The saying ‘Life is a journey’ is often used when talking about our experiences and our learning. In order to make some understanding of this statement, we need to figure out what each word means. As parents, we have a difficult but rewarding job of nurturing our children so they will develop into responsible, contributing members of the society they will be a part of. As I mentioned at the Parents as Partners meeting and in the November blog post, what the nurturing parents do for their children up to the age of 18 is very crucial in helping their children navigate their world for the remaining years of their lives. Remembering that our parents provided those nurturing years for us, we now need to do the same for our children. A lack of guidance during those foundational years can lead to challenging times for our children. Not allowing our children to encounter both pleasant and unpleasant experiences is unfair and unwise. If children have not encountered difficult and challenging situations because the challenges were ‘smoothed out’ or ‘eliminated’ by the parents, how will they be able to handle something more difficult when they are adults and expected to overcome them? When children are adults, there are circumstances where there is an expectation for these young adults to handle the situation.
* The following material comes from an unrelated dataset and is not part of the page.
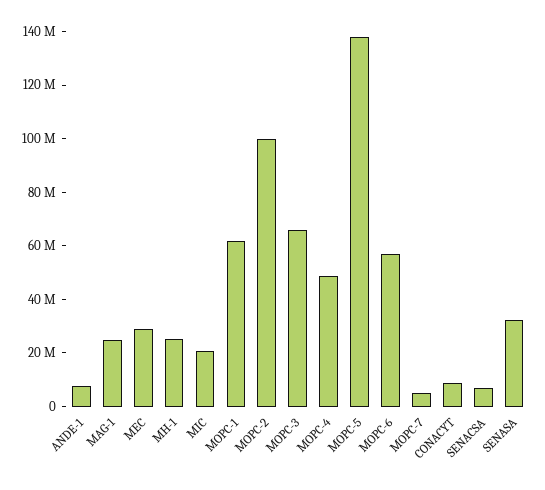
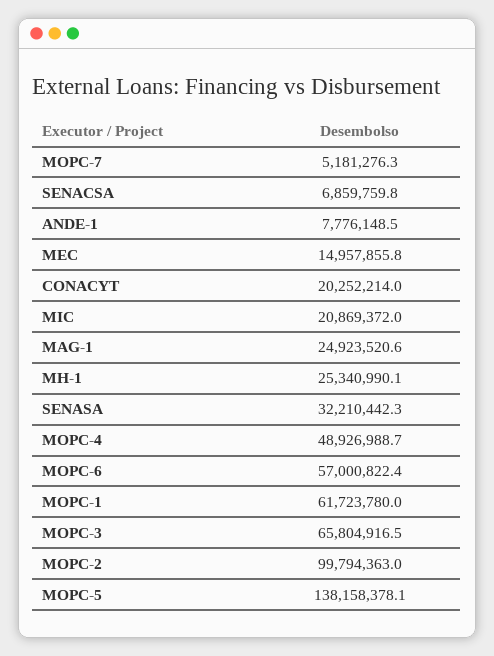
MEC: 30000000 -> 14957855.8
CONACYT: 10000000 -> 20252214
However, if these young adults have never had the opportunity to experience the situation prior to the one they are currently in because their parents eliminated the uncomfortable opportunities when children were young, parents have now done a very big disservice to their children. It is important to think about possible future implications when we make decisions for our children. As I mentioned before, if safety is not an issue, allow your child to experience it as it will give them skills to make them stronger.